Although many more American women in uniform would follow, Margaret Stanfill enjoyed a brief moment of notoriety for being the first among them. In fact, as the 128th Evacuation Hospital set up and began treating the wounded near the village of Boutteville three miles southeast of Ste.-Mère-Église, an Army Signal Corps photographer was ultimately sent to capture some photographs of 2nd Lieutenant Stanfill. A veteran of the North African campaign, she survived the Normandy campaign too, and lived to see old age. She passed away in Harris County, Texas, in August 2006. Just 15 miles east of the spot where Margaret Stanfill waded ashore near Utah Beach on June 10, 1944, there are four other American women who came to France just after D-Day and never had the chance to leave. Three were U.S. Army soldiers: Mary H. Bankston, Dolores M. Browne and Mary J. Barlow; one was an American Red Cross volunteer, Elizabeth A. Richardson. They remain buried today in the Normandy American Cemetery on Omaha Beach and they remind us that young American women were a part of it all too. They may not have been assigned to combat units, but they paid the same price as the men buried in the cemetery. In the center of that cemetery is a small chapel for families of the departed or anyone wanting to meditate about the cost of the Normandy invasion. On the outside wall of the structure are the words:

THIS CHAPEL HAS BEEN ERECTED BY THE UNITED STATES OF AMERICA IN GRATEFUL MEMORY OF HER SONS WHO GAVE THEIR LIVES IN THE LANDINGS ON THE NORMANDY BEACHES AND THE LIBERATION OF NORTHERN FRANCE

It should say “daughters” too. 

PHOTO GALLERY:


Soldiers of the Women's Army Corps in formation. (National Archives and Records Administration/U.S. Army Signal Corps 111-SC-189785)


Nurses with a U.S. Army evacuation hospital coming ashore at Les Dunes-de-Varreville in Normandy shortly after D-Day.


Woman Ordnance Workers at the Cornhusker Army Ordnance Plant in Grand Island, Neb., working on 105 mm shells.

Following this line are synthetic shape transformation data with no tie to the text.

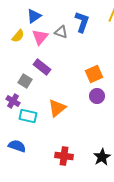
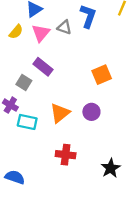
purple circle: (97, 96) -> (91, 112), moved
blue semicircle: (17, 146) -> (15, 177), moved
red cross: (64, 156) -> (66, 155), moved

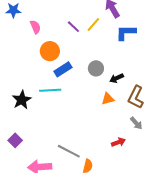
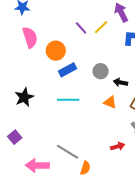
pink semicircle: (35, 27) -> (30, 37), moved, size x1.5
black arrow: (117, 78) -> (120, 82), turned 32
cyan line: (50, 90) -> (68, 100), moved
orange triangle: (108, 99) -> (110, 102), turned 32

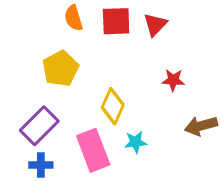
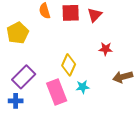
yellow pentagon: (60, 69) -> (18, 33), moved
blue cross: (41, 165) -> (16, 101), moved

Plant workers began production on November 11, 1942, and loading operations continued until the end of the war. Note that the worker at left is wearing the distinctive Ordnance Corps headscarf unique to the WOWs.


Workers install fixtures and assemblies in the tail fuselage section of a B-17F bomber at the Douglas Aircraft Company plant in Long Beach, Calif., in October 1942. Women were involved in building many of the aircraft that would eventually support the D-Day invasion. (Library of Congress LC-USW361-103)


WOW Fee Perez inspects .30-cal. cartridges at Remington Arms Company's Bridgeport, Conn., plant alongside a pinup of her husband, Melburn H. Perez (S/N 34055881), who was serving overseas at the time.


Genevieve Slefanit, an employee at Springfield Armory, inspects an M1 Garand on Feb. 25, 1942. Springfield employed a large number of female workers during the war and many of them were involved in production of the M1 rifle. Thousands of those M1s were ultimately carried in combat in Normandy. (National Archives and Records Administration/U.S. Army Signal Corps 111-SC-639011)


Nurses from the U.S. 1st Army’s 13th Field Hospital eating field rations in Colleville-sur-Mer just inland from Omaha Beach on June 15, 1944. (National Archives and Records Administration/U.S. Army Signal Corps)


Nurses from the U.S. 1st Army’s 13th Field Hospital cleaning up after chow in Colleville-sur-Mer just inland from Omaha Beach on June 15, 1944. (National Archives and Records Administration/U.S. Army Signal Corps)


Three soldiers from the Women's Army Corps decorate the grave of a fallen soldier at the temporary American Cemetery at La Cambe just south of Omaha Beach in July 1944. This was one of the many temporary cemeteries created in Normandy during the campaign.